Records from a dataset:

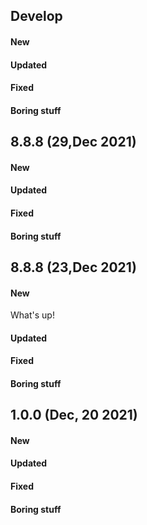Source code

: ## Develop

#### New

#### Updated

#### Fixed

#### Boring stuff

## 8.8.8 (29,Dec 2021)

#### New

#### Updated

#### Fixed

#### Boring stuff

## 8.8.8 (23,Dec 2021)
 
#### New

What's up!

#### Updated
 
#### Fixed
 
#### Boring stuff

## 1.0.0 (Dec, 20 2021)
 
#### New

#### Updated
 
#### Fixed

#### Boring stuff
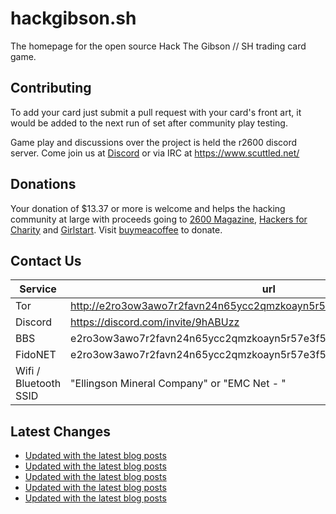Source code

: # hackgibson.sh
The homepage for the open source Hack The Gibson // SH trading card game.


## Contributing

To add your card just submit a pull request with your card's front art, it would be added to the next run of set after community play testing.

Game play and discussions over the project is held the r2600 discord server. Come join us at [Discord](https://discord.com/invite/9hABUzz) or via IRC at https://www.scuttled.net/


## Donations

Your donation of $13.37 or more is welcome and helps the hacking community at large with proceeds going to [2600 Magazine](https://2600.com/), [Hackers for Charity](https://hackersforcharity.org) and [Girlstart](https://girlstart.org).  Visit [buymeacoffee](https://www.buymeacoffee.com/hackgibson.sh) to donate.


## Contact Us

Service | url
-|-
Tor | http://e2ro3ow3awo7r2favn24n65ycc2qmzkoayn5r57e3f56nvjwdcgg32ad.onion
Discord | https://discord.com/invite/9hABUzz
BBS | e2ro3ow3awo7r2favn24n65ycc2qmzkoayn5r57e3f56nvjwdcgg32ad.onion:23
FidoNET | e2ro3ow3awo7r2favn24n65ycc2qmzkoayn5r57e3f56nvjwdcgg32ad.onion:24554
Wifi / Bluetooth SSID | "Ellingson Mineral Company" or "EMC Net - <fidonet address>"

## Latest Changes
<!-- BLOG-POST-LIST:START -->
- [Updated with the latest blog posts](https://github.com/DFW2600/hackgibson.sh/commit/fdeb9e619df60fc54666f4a76336b5bf8f2a6de9)
- [Updated with the latest blog posts](https://github.com/DFW2600/hackgibson.sh/commit/607eadda4777d6a859f12265ee9f278d78df9b91)
- [Updated with the latest blog posts](https://github.com/DFW2600/hackgibson.sh/commit/14477f44dfaf458af8b987c83fcafe926b041242)
- [Updated with the latest blog posts](https://github.com/DFW2600/hackgibson.sh/commit/8d49e037b544bf57ece7b3da01322c7c5ae33750)
- [Updated with the latest blog posts](https://github.com/DFW2600/hackgibson.sh/commit/f306ca51362b8fff46b2f57a24c1cf29e9bd43e6)
<!-- BLOG-POST-LIST:END -->
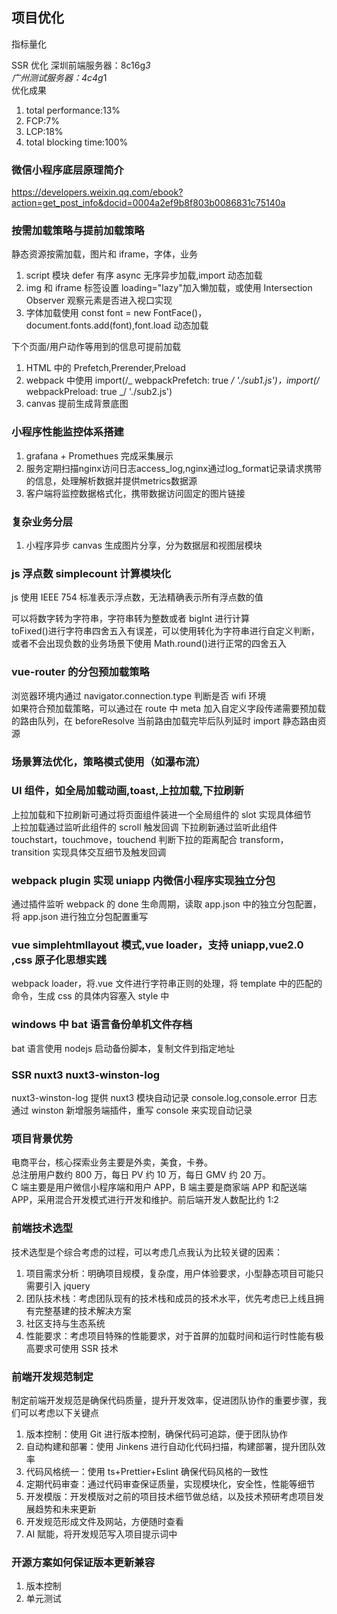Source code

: ## 项目优化

指标量化

SSR 优化
深圳前端服务器：8c16g*3  
广州测试服务器：4c4g*1  
优化成果

1. total performance:13%
2. FCP:7%
3. LCP:18%
4. total blocking time:100%

### 微信小程序底层原理简介

https://developers.weixin.qq.com/ebook?action=get_post_info&docid=0004a2ef9b8f803b0086831c75140a

### 按需加载策略与提前加载策略

静态资源按需加载，图片和 iframe，字体，业务

1. script 模块 defer 有序 async 无序异步加载,import 动态加载
2. img 和 iframe 标签设置 loading="lazy"加入懒加载，或使用 Intersection Observer 观察元素是否进入视口实现
3. 字体加载使用 const font = new FontFace()，document.fonts.add(font),font.load 动态加载

下个页面/用户动作等用到的信息可提前加载

1. HTML 中的 Prefetch,Prerender,Preload
2. webpack 中使用 import(/_ webpackPrefetch: true _/ './sub1.js')，import(/_ webpackPreload: true _/ './sub2.js')
3. canvas 提前生成背景底图


### 小程序性能监控体系搭建
1. grafana + Promethues 完成采集展示
2. 服务定期扫描nginx访问日志access_log,nginx通过log_format记录请求携带的信息，处理解析数据并提供metrics数据源
3. 客户端将监控数据格式化，携带数据访问固定的图片链接

### 复杂业务分层

1. 小程序异步 canvas 生成图片分享，分为数据层和视图层模块

### js 浮点数 simplecount 计算模块化

js 使用 IEEE 754 标准表示浮点数，无法精确表示所有浮点数的值

可以将数字转为字符串，字符串转为整数或者 bigInt 进行计算  
toFixed()进行字符串四舍五入有误差，可以使用转化为字符串进行自定义判断，或者不会出现负数的业务场景下使用 Math.round()进行正常的四舍五入

### vue-router 的分包预加载策略

浏览器环境内通过 navigator.connection.type 判断是否 wifi 环境  
如果符合预加载策略，可以通过在 route 中 meta 加入自定义字段传递需要预加载的路由队列，在 beforeResolve 当前路由加载完毕后队列延时 import 静态路由资源

### 场景算法优化，策略模式使用（如瀑布流）

### UI 组件，如全局加载动画,toast,上拉加载,下拉刷新

上拉加载和下拉刷新可通过将页面组件装进一个全局组件的 slot 实现具体细节  
上拉加载通过监听此组件的 scroll 触发回调
下拉刷新通过监听此组件 touchstart，touchmove，touchend 判断下拉的距离配合 transform，transition 实现具体交互细节及触发回调

### webpack plugin 实现 uniapp 内微信小程序实现独立分包

通过插件监听 webpack 的 done 生命周期，读取 app.json 中的独立分包配置，将 app.json 进行独立分包配置重写

### vue simplehtmllayout 模式,vue loader，支持 uniapp,vue2.0 ,css 原子化思想实践

webpack loader，将.vue 文件进行字符串正则的处理，将 template 中的匹配的命令，生成 css 的具体内容塞入 style 中

### windows 中 bat 语言备份单机文件存档

bat 语言使用 nodejs 启动备份脚本，复制文件到指定地址

### SSR nuxt3 nuxt3-winston-log

nuxt3-winston-log 提供 nuxt3 模块自动记录 console.log,console.error 日志  
通过 winston 新增服务端插件，重写 console 来实现自动记录

### 项目背景优势

电商平台，核心探索业务主要是外卖，美食，卡券。  
总注册用户数约 800 万，每日 PV 约 10 万，每日 GMV 约 20 万。  
C 端主要是用户微信小程序端和用户 APP，B 端主要是商家端 APP 和配送端 APP，采用混合开发模式进行开发和维护。前后端开发人数配比约 1:2

### 前端技术选型

技术选型是个综合考虑的过程，可以考虑几点我认为比较关键的因素：

1. 项目需求分析：明确项目规模，复杂度，用户体验要求，小型静态项目可能只需要引入 jquery
2. 团队技术栈：考虑团队现有的技术栈和成员的技术水平，优先考虑已上线且拥有完整基建的技术解决方案
3. 社区支持与生态系统
4. 性能要求：考虑项目特殊的性能要求，对于首屏的加载时间和运行时性能有极高要求可使用 SSR 技术

### 前端开发规范制定

制定前端开发规范是确保代码质量，提升开发效率，促进团队协作的重要步骤，我们可以考虑以下关键点

1. 版本控制：使用 Git 进行版本控制，确保代码可追踪，便于团队协作
2. 自动构建和部署：使用 Jinkens 进行自动化代码扫描，构建部署，提升团队效率
3. 代码风格统一：使用 ts+Prettier+Eslint 确保代码风格的一致性
4. 定期代码审查：通过代码审查保证质量，实现模块化，安全性，性能等细节
5. 开发模版：开发模版对之前的项目技术细节做总结，以及技术预研考虑项目发展趋势和未来更新
6. 开发规范形成文件及网站，方便随时查看
7. AI 賦能，将开发规范写入项目提示词中


### 开源方案如何保证版本更新兼容
1. 版本控制
2. 单元测试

# Exercise requirements:
Copy out the data from the line with "1. HTML 中的 Prefetch,Prerender,Preload" up to and including the line with "### SSR nuxt3 nuxt3-winston-log", renaming "canvas" to "OffscreenCanvas" and leaving everything else unchanged.

# Answer space:
1. HTML 中的 Prefetch,Prerender,Preload
2. webpack 中使用 import(/_ webpackPrefetch: true _/ './sub1.js')，import(/_ webpackPreload: true _/ './sub2.js')
3. OffscreenCanvas 提前生成背景底图


### 小程序性能监控体系搭建
1. grafana + Promethues 完成采集展示
2. 服务定期扫描nginx访问日志access_log,nginx通过log_format记录请求携带的信息，处理解析数据并提供metrics数据源
3. 客户端将监控数据格式化，携带数据访问固定的图片链接

### 复杂业务分层

1. 小程序异步 OffscreenCanvas 生成图片分享，分为数据层和视图层模块

### js 浮点数 simplecount 计算模块化

js 使用 IEEE 754 标准表示浮点数，无法精确表示所有浮点数的值

可以将数字转为字符串，字符串转为整数或者 bigInt 进行计算  
toFixed()进行字符串四舍五入有误差，可以使用转化为字符串进行自定义判断，或者不会出现负数的业务场景下使用 Math.round()进行正常的四舍五入

### vue-router 的分包预加载策略

浏览器环境内通过 navigator.connection.type 判断是否 wifi 环境  
如果符合预加载策略，可以通过在 route 中 meta 加入自定义字段传递需要预加载的路由队列，在 beforeResolve 当前路由加载完毕后队列延时 import 静态路由资源

### 场景算法优化，策略模式使用（如瀑布流）

### UI 组件，如全局加载动画,toast,上拉加载,下拉刷新

上拉加载和下拉刷新可通过将页面组件装进一个全局组件的 slot 实现具体细节  
上拉加载通过监听此组件的 scroll 触发回调
下拉刷新通过监听此组件 touchstart，touchmove，touchend 判断下拉的距离配合 transform，transition 实现具体交互细节及触发回调

### webpack plugin 实现 uniapp 内微信小程序实现独立分包

通过插件监听 webpack 的 done 生命周期，读取 app.json 中的独立分包配置，将 app.json 进行独立分包配置重写

### vue simplehtmllayout 模式,vue loader，支持 uniapp,vue2.0 ,css 原子化思想实践

webpack loader，将.vue 文件进行字符串正则的处理，将 template 中的匹配的命令，生成 css 的具体内容塞入 style 中

### windows 中 bat 语言备份单机文件存档

bat 语言使用 nodejs 启动备份脚本，复制文件到指定地址

### SSR nuxt3 nuxt3-winston-log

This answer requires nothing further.